There’s a home movie: I am small, and he flings me in the surf by an arm and a leg. It appears almost painful, but each time I run back for more, my face shining. With Bobby, this doesn’t work so well. He cries, imagining sharks. Aligned with my mother already, he sticks to the pool. “Respect its power,” my father says. “Never turn your back.” And I know, because he’s told me, that when the big rollers come, I need to dive long and low so I don’t get tangled in the break. If this happens, he says to hold my breath, make myself into a tight ball, and trust that the ocean will spit me back up. “It’ll be over soon,” he promises. “And I’ll be there.”
This is before a lot of things. Before he votes for Nixon, before the battles in high school, before he’s angry most always, and before the stroke that years from now will leave him childlike, without interest in all that drove him.
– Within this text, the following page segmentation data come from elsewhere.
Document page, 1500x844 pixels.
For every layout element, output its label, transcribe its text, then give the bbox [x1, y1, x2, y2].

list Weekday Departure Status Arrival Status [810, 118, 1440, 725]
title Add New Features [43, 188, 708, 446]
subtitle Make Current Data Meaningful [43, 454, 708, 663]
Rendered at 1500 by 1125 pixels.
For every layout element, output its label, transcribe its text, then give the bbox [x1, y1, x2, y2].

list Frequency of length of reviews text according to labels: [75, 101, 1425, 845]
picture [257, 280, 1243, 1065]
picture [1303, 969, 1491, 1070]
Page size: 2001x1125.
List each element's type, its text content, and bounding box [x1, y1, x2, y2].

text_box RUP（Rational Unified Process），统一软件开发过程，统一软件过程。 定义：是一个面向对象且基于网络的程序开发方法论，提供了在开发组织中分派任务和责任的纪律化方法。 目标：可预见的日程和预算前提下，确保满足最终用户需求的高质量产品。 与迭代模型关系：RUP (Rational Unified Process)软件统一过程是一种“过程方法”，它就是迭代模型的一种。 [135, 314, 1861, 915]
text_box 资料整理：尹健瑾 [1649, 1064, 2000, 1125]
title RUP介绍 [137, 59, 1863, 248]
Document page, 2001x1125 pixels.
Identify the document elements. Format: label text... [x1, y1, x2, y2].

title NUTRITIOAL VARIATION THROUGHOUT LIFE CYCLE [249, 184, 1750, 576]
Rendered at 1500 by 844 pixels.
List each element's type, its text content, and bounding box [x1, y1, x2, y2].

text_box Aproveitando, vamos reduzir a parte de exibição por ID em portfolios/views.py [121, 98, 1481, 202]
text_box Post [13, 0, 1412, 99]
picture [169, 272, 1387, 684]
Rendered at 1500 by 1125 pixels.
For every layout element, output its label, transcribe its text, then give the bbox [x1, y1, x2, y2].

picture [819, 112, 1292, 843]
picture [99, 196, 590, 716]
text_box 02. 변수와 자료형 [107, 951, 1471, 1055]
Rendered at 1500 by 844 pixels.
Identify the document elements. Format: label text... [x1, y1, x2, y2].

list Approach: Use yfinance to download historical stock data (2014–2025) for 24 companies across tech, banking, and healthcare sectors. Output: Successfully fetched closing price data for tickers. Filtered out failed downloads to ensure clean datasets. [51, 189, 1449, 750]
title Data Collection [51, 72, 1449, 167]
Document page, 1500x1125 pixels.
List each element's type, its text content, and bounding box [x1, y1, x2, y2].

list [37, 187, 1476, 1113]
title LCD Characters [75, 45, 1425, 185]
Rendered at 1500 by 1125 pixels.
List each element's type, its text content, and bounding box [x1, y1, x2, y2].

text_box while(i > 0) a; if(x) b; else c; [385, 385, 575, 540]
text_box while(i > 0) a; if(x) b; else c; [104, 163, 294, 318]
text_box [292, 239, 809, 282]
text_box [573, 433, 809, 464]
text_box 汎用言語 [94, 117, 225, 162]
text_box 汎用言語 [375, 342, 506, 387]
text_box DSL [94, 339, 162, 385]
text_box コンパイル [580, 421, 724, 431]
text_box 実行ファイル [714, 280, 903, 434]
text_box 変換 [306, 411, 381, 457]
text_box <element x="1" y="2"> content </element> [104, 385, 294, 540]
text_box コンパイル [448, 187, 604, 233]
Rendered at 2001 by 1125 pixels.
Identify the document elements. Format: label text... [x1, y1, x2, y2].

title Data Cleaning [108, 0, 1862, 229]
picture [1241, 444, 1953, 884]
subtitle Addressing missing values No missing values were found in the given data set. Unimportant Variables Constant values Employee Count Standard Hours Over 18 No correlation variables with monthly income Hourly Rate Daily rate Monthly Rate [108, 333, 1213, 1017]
It’s when he takes me on night drives and tells me about love—the hometown girl; the wartime sweethearts in Paris, and the stockings and soap he gave them; the actresses and models at the Beverly Hills Hotel; the wild times on Fire Island. The ones who still, he knows, hold a torch for him. He keeps a shoe box, filled with snapshots of old flames, hidden in the attic. A secret I keep for him. One of the secrets I keep.
This is the summer I am eleven. I look up the sexy parts in Mary Renault books. I finish In Cold Blood when my parents aren’t looking and hide my journal under the footed bathtub in the guest room. I wear a rope bracelet and cotton bikinis with ties on the sides.